Tunisian election gives few clues to shape of next government

Tunisia faced political deadlock on Monday after Sunday’s election delivered a fragmented parliament and no obvious path to forming a government that must urgently address chronic economic and fiscal problems.

Sunday’s exit polls showed the moderate Islamist Ennahda as the largest party, but its modest projected vote share means it would need to bring many other parties into any workable coalition. Official results are not expected until Tuesday.

“The task will be very difficult and complicated to reach an agreement to form a government,” said Yamina Zoglami, a senior Ennahda official.

Several of Ennahda’s rivals have already said they will not join a government it leads, and Tunisians are confronting the prospect of protracted negotiations and the possibility of another election if no coalition can be agreed.

The parliamentary vote comes amid a separate presidential election in which one of the two candidates who advanced to next Sunday’s runoff vote is being held in detention on corruption charges, entailing a possible challenge to that result.

Eight years after ending autocratic rule, many Tunisians are disillusioned by the failure of repeated coalition governments to address economic problems and their rejection of major parties threatens a new period of upheaval.

If official results confirm Ennahda’s first place, it has two months to form a coalition. After that the president can ask a politician of his choice to try. If that also fails after two months, Tunisians will go back to the ballot box.

Next week’s presidential runoff pits Kais Saied, an independent, against Nabil Karoui, a media mogul detained on corruption charges that he denies. If he loses, he might appeal to overturn the result citing his detention.

REDLINES

Speaking on Sunday night, another senior Ennahda official, Abdelkarim Haloumi, said he hoped a new parliamentary election could be avoided and that the party would attempt to build a coalition from among the parties opposed to corruption.

A governing coalition requires 109 seats in government.
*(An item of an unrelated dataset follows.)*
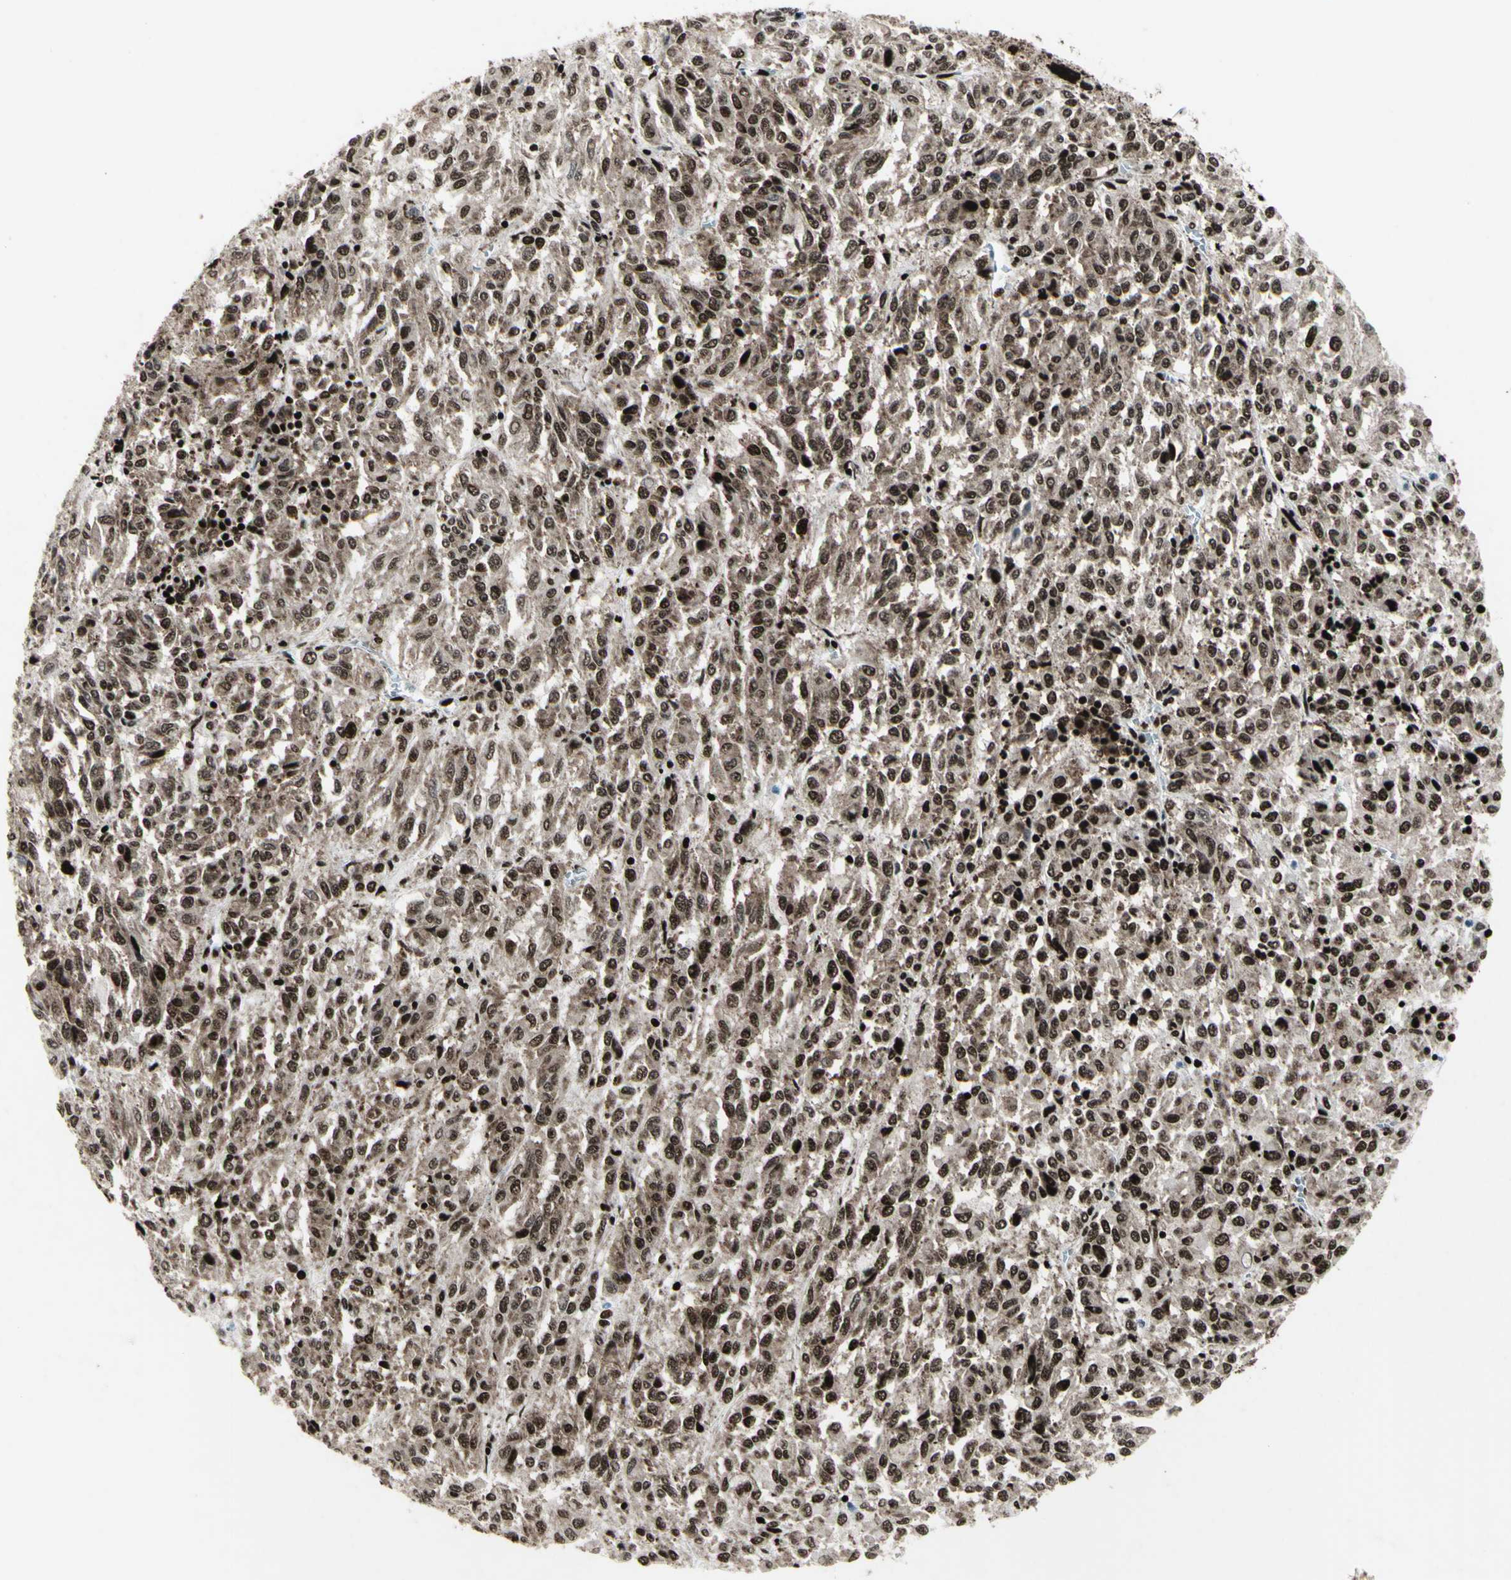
{"staining": {"intensity": "moderate", "quantity": ">75%", "location": "nuclear"}, "tissue": "melanoma", "cell_type": "Tumor cells", "image_type": "cancer", "snomed": [{"axis": "morphology", "description": "Malignant melanoma, Metastatic site"}, {"axis": "topography", "description": "Lung"}], "caption": "Immunohistochemical staining of melanoma demonstrates medium levels of moderate nuclear protein staining in approximately >75% of tumor cells.", "gene": "U2AF2", "patient": {"sex": "male", "age": 64}}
Ennahda’s vote share projected by the exit poll would translate into about 40 seats, the polling company Sigma Conseil said.

It and Karoui’s Heart of Tunisia, which exit polls projected as coming second with about 33 seats, had already ruled out going into coalition with each other before the election. A spokesman for Karoui repeated that after Sunday’s vote, calling it “a red line”.

Attayar, another party that appeared on course for more than a dozen seats in parliament, also said it would not enter government with Ennahda, with its leader Mohamed Abbou saying “we will be a responsible and serious opposition”.

However, the conservative Karama said it would be ready to enter coalition negotiations with Ennahda if asked.

Any political paralysis entails new risks for a fragile economy that has never really recovered from the shock of the 2011 revolution that ended decades of autocracy, introduced democracy and set off the “Arab spring”.

Urged on by the International Monetary Fund, Tunisia is trying to rein in a public debt that swelled as political leaders sought to buy goodwill with rampant state employment.

However, there is unemployment of 15% nationally and 30% in some cities, inflation remains high at 6.8%, and tourism is only this year recovering from two jihadist attacks in 2015 that caused many countries to warn off their citizens.

Economic pain has contributed to an anti-establishment mood among Tunisian voters, who punished the main parties in the first round of the presidential election last month.

Though exit polls showed Ennahda coming first on Sunday, its projected vote share of 17.5% represented a sharp decline from the last parliamentary election in 2014, when it had 27.5%.